I’m not joining another fandom, I like this one. I’m not trading Richard Armitage for Jamie Dornan, I can keep them both. my need for absolutes is changing. I’m giving myself permission to just like what I like. it sounds simple, but for me, it’s a big step.

Yours in Armitage,

Kelly

he doesn’t need my protection

February 17, 2014- admittedly I am protective of Richard, it’s just in my nature and I don’t want to ignore that part of me. he doesn’t need my protection but *I* need to protect him.

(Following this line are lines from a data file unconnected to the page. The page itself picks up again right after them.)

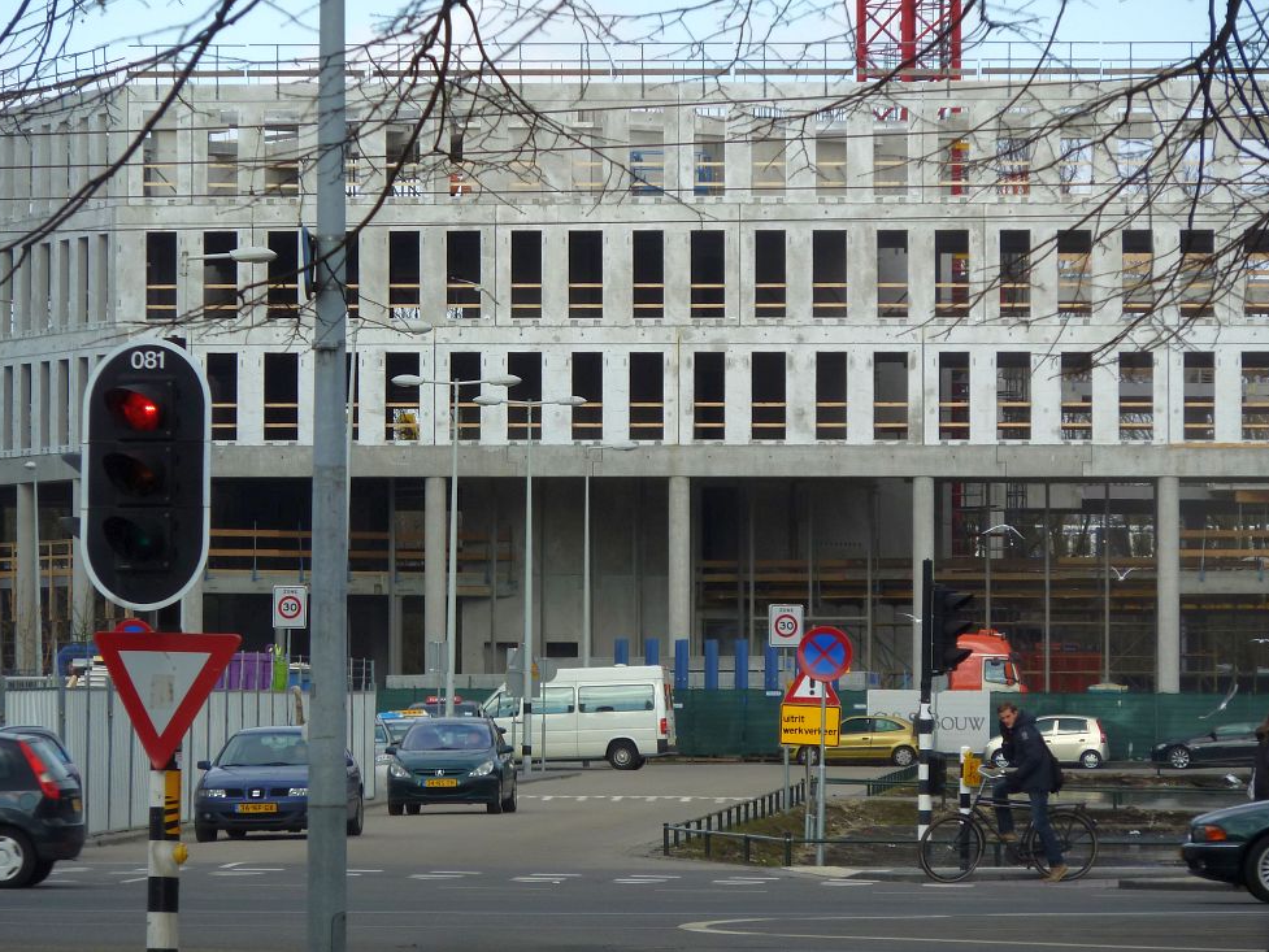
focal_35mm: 220
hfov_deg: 9.0
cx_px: 644
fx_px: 8066
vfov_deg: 6.8
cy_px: 456
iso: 80
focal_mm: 34.4
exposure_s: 1/320
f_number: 4.6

Richard Armitage doesn’t need my protection. he doesn’t need me to defend him when others say negative things about him. he doesn’t need me to give background about why he may do or say the things that he does. he doesn’t need it but I need it. at least, I used to. I didn’t want people who didn’t ‘know’ him as well as I did to misunderstand, to judge him unfairly, whether that be in regards to his acting career or his off screen personality. I thought I was setting the record straight. after awhile I realized that the type of negative comments that seemed to be setting me off had to do with my own insecurities, things that I felt Richard and I had in common. makes sense. once I came to terms with that, it became easier to let those types of criticisms slide. but that knee-jerk feeling to defend didn’t go away completely, it was still there, I just chose not to act upon it. then came a slightly different realization: it wasn’t about him (not really), and it wasn’t about me (per se), it was really about fangirling.

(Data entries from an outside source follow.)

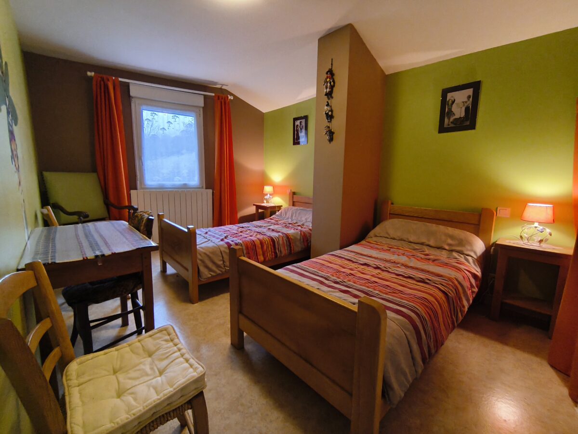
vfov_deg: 81.8
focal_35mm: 15
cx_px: 289
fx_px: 251
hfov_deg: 98.1
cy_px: 217
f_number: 2.2
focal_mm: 1.65
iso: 640
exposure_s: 1/33.3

for example, in the ‘protection’ scuffles I’ve sometimes found myself in when fangirling, there are generally two sides: those who want to protect the actor from objectification, and those who want to protect their right to objectify. side number one wants to justify their actions by stressing that it’s about the story, the acting, the social themes, etc. it’s not because of the attraction to the actor, it’s so much more than that. side number two wants to admire the natural physical form of the actor, drown in his charisma, revel in his virtual pheromones. when either side starts insulting the other, forcing them to conform, that’s when drama ensues. if I remove all the specifics of these incidents, I realize it’s about justifying the act of fangirling itself; defending why it should be acceptable to do the things that I do in regards to the ‘object of my affection’. what I’m really saying is: I’m not silly or adolescent for giving this such a big space in my life. I’m a grown up and this is a grown up thing. but no matter how I choose to justify it, it’s never going to be true until I believe it myself.

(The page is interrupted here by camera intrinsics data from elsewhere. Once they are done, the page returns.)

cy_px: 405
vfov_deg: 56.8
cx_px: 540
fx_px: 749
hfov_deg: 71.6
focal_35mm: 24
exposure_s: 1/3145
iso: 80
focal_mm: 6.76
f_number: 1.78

recently RA fandom friend, Guylty, made me a nifty zippered bag from custom designed fabric in exchange for a trade she and I had agreed upon. it was sitting on the coffee table yesterday evening when my husband randomly asked “what’s gnothi seauton mean?” I answered, “it’s Greek. it means know thy self“. he scrunched his brows together for a moment and then said, “oh. I thought it might be Irish, since your friend is from Ireland.” at this point I could have played it off, but why? he knows all about my Richard Armitage fascination, though he often scoffs at it. he knows the bag was made by a RA fandom friend. if I want to be taken seriously, like a grown up, then I need to quit acting like a child who was caught with her hand in the cookie jar. so I answered, “it’s from MI-5. Lucas North had it as a tattoo.” I see the scoff coming but before it does I explain, “they’re all fan symbols. the key is for Thorin, the scorpion for the Strike Back guy. they’re all related to characters.” husband’s head tilts to the side. I proudly continue,” she designed the fabric herself, and sent it away to be printed.” he gives the bag a closer look and then remarks “huh. that’s kind of cool.” yeah, it really is.